Nerve in vitro differentiation of ES cells Embryoid body formation: Prior to embryoid body (EB) formation, ES cells were detached from FBS on Knockout Serum Replacement (KSR) (Invitrogen). To form EBs, ES cells were separated into a single cell suspension, then 3 × 10 6 cells were seeded in a bacterial petri dish (Nunc 4014) and 10% KSR (Invitrogen) as suspension culture, 0.2 mM L-Glutamine (Invitrogen), 0.1 mM MEM non-essential amino acid (Invitrogen), 30 μg / ml Gentamin (Invitrogen), 1000 u / ml ESGRO (Chemicon), 0.1 mM 2-Mercaptoethanol (Sigma) ) And 150 ng / ml Transferrin (Invitrogen) and grown in NeuroEB-I medium consisting of Knockout ™ D-MEM (Invitrogen). Plates were placed in a normal pressure oxygen incubator on a Stovall Berry Button shaker. The medium was changed to NeuroEB-I on day 2 of EB formation and NeuroEB-II (NeuroEB-I + 1 μg / ml mNoggin [R & DSystems]) on day 4.
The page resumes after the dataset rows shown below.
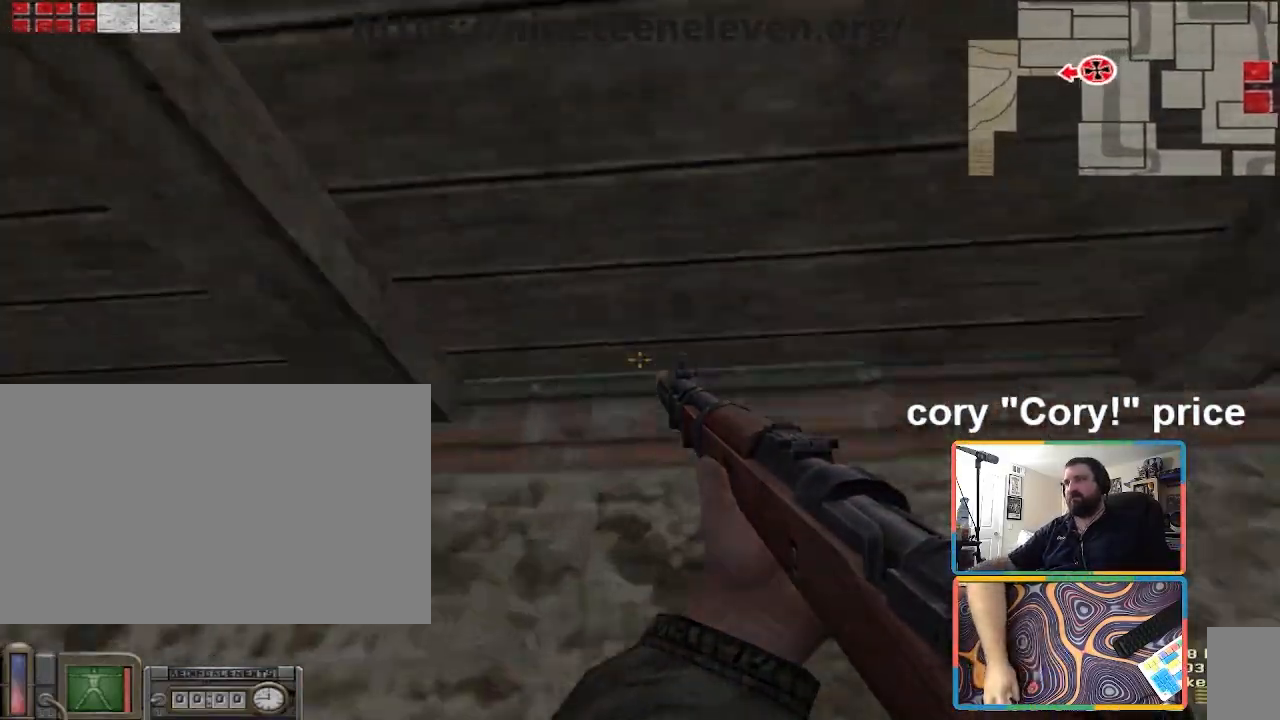
{"keys": [], "mouse": [], "events": [[100, "w", "up"], [133, "d", "down"], [233, "d", "up"], [367, "d", "down"], [500, "d", "up"]]}
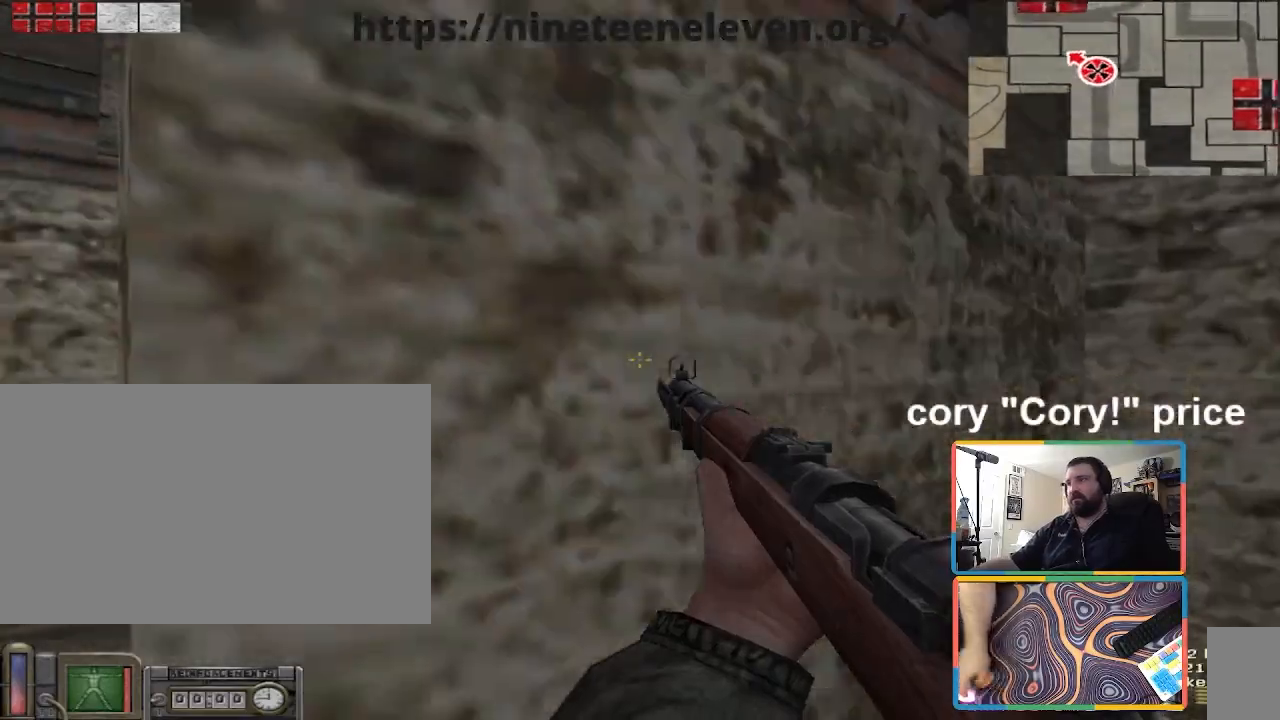
{"keys": [], "mouse": [], "events": [[201, "w", "down"], [467, "w", "up"]]}
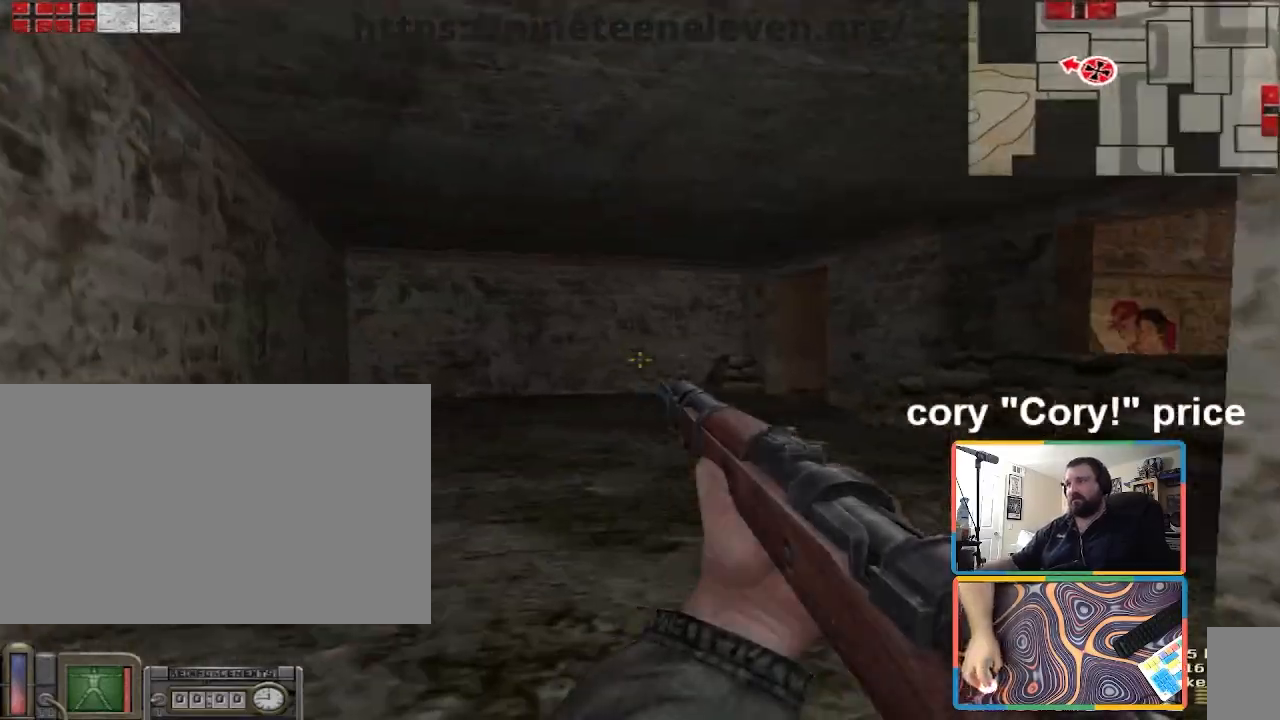
{"keys": ["a"], "mouse": [], "events": [[200, "w", "down"], [367, "a", "down"], [434, "w", "up"]]}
Neuronal progenitor selection and swelling: On day 5 of EB formation, EBs were separated with 0.05% Trypsin EDTA and 4 × 10 ⁶ cells / 100 mm dishes were N2 supplemented on Laminin-coated tissue culture dishes. Were plated in NeuroII-G418 medium consisting of a 1: 1 mixture of D-MEM / F12 supplemented with B27 supplement and NeuroBasal Medium supplemented with B27 supplement and 0.1 mM L-Glutamine (all from Invitrogen). ). The basic medium was then added to 10 ng / ml bFGF (Invitrogen), 1 μg / ml mNoggin, 500 ng / ml SHH-N, 100 ng / ml FGF-8b (R & D Systems), 1 μg / ml Laminin and 200 μg / ml. Neuronal precursors expressing Sox-1 were selected by supplementing with ml G418 (Invitrogen). Plates were placed in an incubator containing 2% oxygen and maintained under these conditions. During the 6 day selection period, NeuroII medium was changed daily. On day 6, surviving neuronal progenitor foci were separated with 0.05% Trypsin EDTA and the cells were NeuroII-G418 at a density of 1.5 × 10 ⁶ cells / Laminin coated petri dish 100 mm. Seeded in medium. Cells were detached and expanded every other day and prepared for cryopreservation at passage 3 or 4. The cryopreservation medium contained 50% KSR, 10% dimethyl sulfoxide (DMSO) (Sigma) and 40% NeuroI-G418I medium. Neuronal progenitors were stored frozen in a controlled-speed refrigerator overnight at a concentration of 4 × 10 ⁶ cells / ml and 1 ml / cryovial and then transferred to a cryogenic refrigerator or liquid nitrogen for long-term storage. .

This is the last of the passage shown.